In the United States, consuming black-eyed peas on New Year's Eve is a southern custom for good fortune in the coming year. Black-eyed peas are prepared and served with other vegetables for added wealth throughout the upcoming year. When black-eyed peas are eaten with cornbread, collards, or other leafy green vegetables, the latter represents the prosperity of green money and cornbread symbolizes a fortune of gold.
Consuming black-eyed peas in the US may also be associated with the adage, "Eat poor on New Year's, and eat fat the rest of the year." Also, as liquid is added to dry black-eyed peas for cooking, they swell in size, which has been linked with expanding wealth. In another version of this custom, an impeccably-clean penny or dime is placed in the cooking pot. The person who is served the coin will enjoy the most prosperity in the new year. Although this custom is not advised, since a coin may become a choking hazard, perhaps one who survives swallowing the coin would also be the lucky person.

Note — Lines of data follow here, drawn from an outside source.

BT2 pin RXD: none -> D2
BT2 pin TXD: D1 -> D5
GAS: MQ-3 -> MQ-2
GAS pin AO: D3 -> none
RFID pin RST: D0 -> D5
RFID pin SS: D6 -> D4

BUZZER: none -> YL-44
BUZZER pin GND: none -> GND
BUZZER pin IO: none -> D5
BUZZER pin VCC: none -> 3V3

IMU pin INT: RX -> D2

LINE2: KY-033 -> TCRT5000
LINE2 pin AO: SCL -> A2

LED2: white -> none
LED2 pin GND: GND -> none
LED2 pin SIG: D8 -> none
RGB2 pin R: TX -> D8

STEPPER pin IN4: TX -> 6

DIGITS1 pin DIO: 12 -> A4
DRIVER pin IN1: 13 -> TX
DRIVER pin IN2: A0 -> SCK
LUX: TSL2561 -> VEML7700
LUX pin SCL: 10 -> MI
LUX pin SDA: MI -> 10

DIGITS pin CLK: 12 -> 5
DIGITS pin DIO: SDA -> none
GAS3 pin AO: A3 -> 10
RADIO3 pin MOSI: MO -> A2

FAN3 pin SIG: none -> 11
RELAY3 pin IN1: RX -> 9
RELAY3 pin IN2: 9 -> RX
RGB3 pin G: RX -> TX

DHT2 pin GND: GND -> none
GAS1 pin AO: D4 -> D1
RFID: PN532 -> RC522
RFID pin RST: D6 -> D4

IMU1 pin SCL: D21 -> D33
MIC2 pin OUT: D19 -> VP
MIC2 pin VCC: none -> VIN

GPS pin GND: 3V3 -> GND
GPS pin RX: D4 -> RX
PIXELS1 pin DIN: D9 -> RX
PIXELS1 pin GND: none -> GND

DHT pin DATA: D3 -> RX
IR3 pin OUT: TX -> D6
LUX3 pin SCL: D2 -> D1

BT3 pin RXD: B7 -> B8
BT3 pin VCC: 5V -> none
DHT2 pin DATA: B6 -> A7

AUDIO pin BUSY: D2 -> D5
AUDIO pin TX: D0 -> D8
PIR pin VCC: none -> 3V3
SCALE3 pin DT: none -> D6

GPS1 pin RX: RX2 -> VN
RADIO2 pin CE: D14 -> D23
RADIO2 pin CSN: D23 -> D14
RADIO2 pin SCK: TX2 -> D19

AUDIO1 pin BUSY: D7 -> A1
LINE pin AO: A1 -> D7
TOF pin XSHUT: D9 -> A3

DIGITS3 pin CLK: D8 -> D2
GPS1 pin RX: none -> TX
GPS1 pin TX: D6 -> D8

Black-eyed peas (Vigna unguiculata), also known as cowpeas, are a type of bean. Several parts of the plant are edible, including the leaves, small, immature pods, shelled green peas, or dry, mature peas. However, it is most often eaten as a dry, shelled pea. A common variety of black-eyed peas with a bush-type growth habit is Arkansas Blackeye #1, while a common vining type is California Blackeye #5.
Gardeners who want to produce their own black-eyed peas should sow seeds at a one-inch depth after May 10 and before July 15 when the soil warms to at least 60 °F. Fertilize plants with about 1 pound of 12-12-12 fertilizer per 100 feet of row in a band 2 to 3 inches from the base of the plants just after they bloom. Because black-eyed pea plants can fix (i.e., obtain) nitrogen from the atmosphere and utilize it for growth, this nutrient should be applied sparingly. Although plants are considered drought-tolerant, they benefit from irrigation during dry periods.
In general, black-eyed peas are grown much like the common bush or pole types of green beans but require more time to mature. The time required from seeding to harvest for black-eyed peas is about 80 or more days (for use as a dry pea), while 50 to 60 days are needed for green beans. For fresh, edible black-eyed pea pods, harvest them when they are tender and snap when broken. For fresh, edible peas, delay picking until the pods and peas are larger and begin to turn yellowish, but are plump and still green. Green pods and peas are highly perishable and are best consumed shortly after harvest.
Immature black-eyed peas are usually cooked for about 10 minutes. For dry peas, pick the pods just after they turn cream-colored and remove the peas from the pods for storage. Dry black-eyed peas are commonly rehydrated before cooking for at least 30 minutes.
A few soil-borne fungi, viruses, and root-knot nematodes can become problematic on black-eyed peas. Rhizoctonia, pythium, and fusarium are fungi that cause root and seed rots or plant death when soils are wet. California Blackeye #5 is resistant to fusarium wilt and nematodes. Bacterial blights can also infect leaves, but Arkansas Blackeye #1 is resistant to bacterial blight.
There are several arthropod pests that infest black-eyed peas. Lesser cornstalk borers, which are found inside stems, can cause young seedlings to collapse and die. The cowpea curculio is a small black weevil that feeds on immature pods in early summer and later deposits its eggs in the developing peas. Aphids are found on green tissue and can transmit virus diseases, resulting in crop loss. Late-season stink bugs feeding, can severely damage peas within pods. Mites can also be problematic during hot, dry weather.
With a bit of work in the garden, black-eyed peas can be grown successfully in Missouri. Eating a dish of home-grown black-eyed peas just might change your fate and fortune in the new year.